The Jackrabbits limited Delaware to just 216 yards' total offense. They blitzed with regularity – which worked but left Stiegelmeier a bit nervous.
“We blitzed a fair amount,” he said. “If it was up to me, we'd blitz once every 30 plays. But it's not up to me. Our coaches do a great job knowing things and tendency-wise and personnel-wise. And they make the call. When I was D-coordinator, I didn't want the head coach second-guessing me so I tried not to do that.”
Following the win, Stig wasn't going to spend Saturday after his team's win glued to the TV watching the Sam Houston-James Madison showdown.
That wasn't an option in his home.
“You're going to laugh at me, but we don't have TV at home,” Stiegelmeier said. “I'm going to watch the scores. I think we're recording it. We'll get the film, obviously.

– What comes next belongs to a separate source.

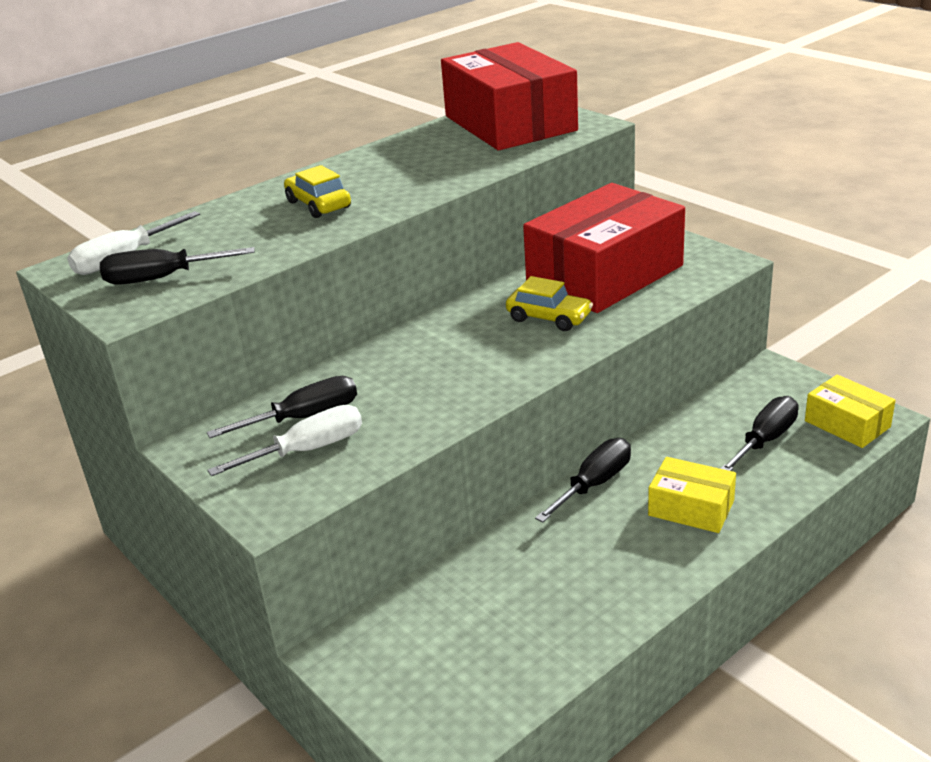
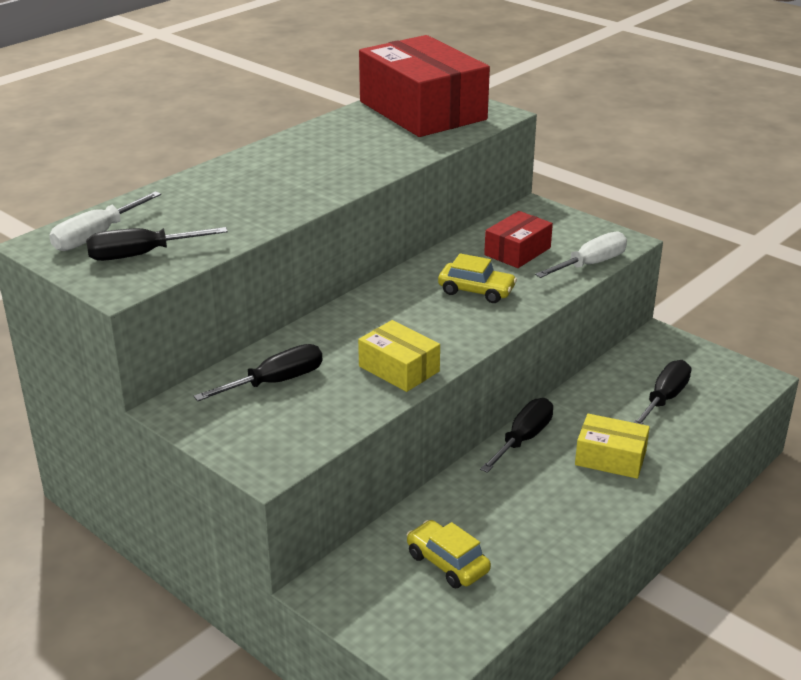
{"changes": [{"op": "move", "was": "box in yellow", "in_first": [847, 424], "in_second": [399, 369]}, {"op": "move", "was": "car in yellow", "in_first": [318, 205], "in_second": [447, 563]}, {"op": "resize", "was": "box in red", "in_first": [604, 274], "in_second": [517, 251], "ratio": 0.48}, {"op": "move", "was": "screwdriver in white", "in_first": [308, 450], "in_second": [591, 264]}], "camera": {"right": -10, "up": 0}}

I'm going to enjoy the family we have home.”
COACH PRIME'S LATEST P-5 ADDITION
Deion Sanders already signed what has been touted as the greatest signing class in Jackson State and HBCU history, though the Tigers lost the final three times they played a game in the spring season.
Yet Coach Prime & Co. added another potential big-time impact player on Sunday, when former Georgia Tech defensive lineman Antwan Owens II announced he would continue his career with Sanders' Tigers program.
Originally a member of the 2017 signing class for the Yellow Jackets, the Tallahassee, Florida, product was a three-star prospect with multiple ACC, Big 12, Big Ten and Southeastern Conference offers, among others.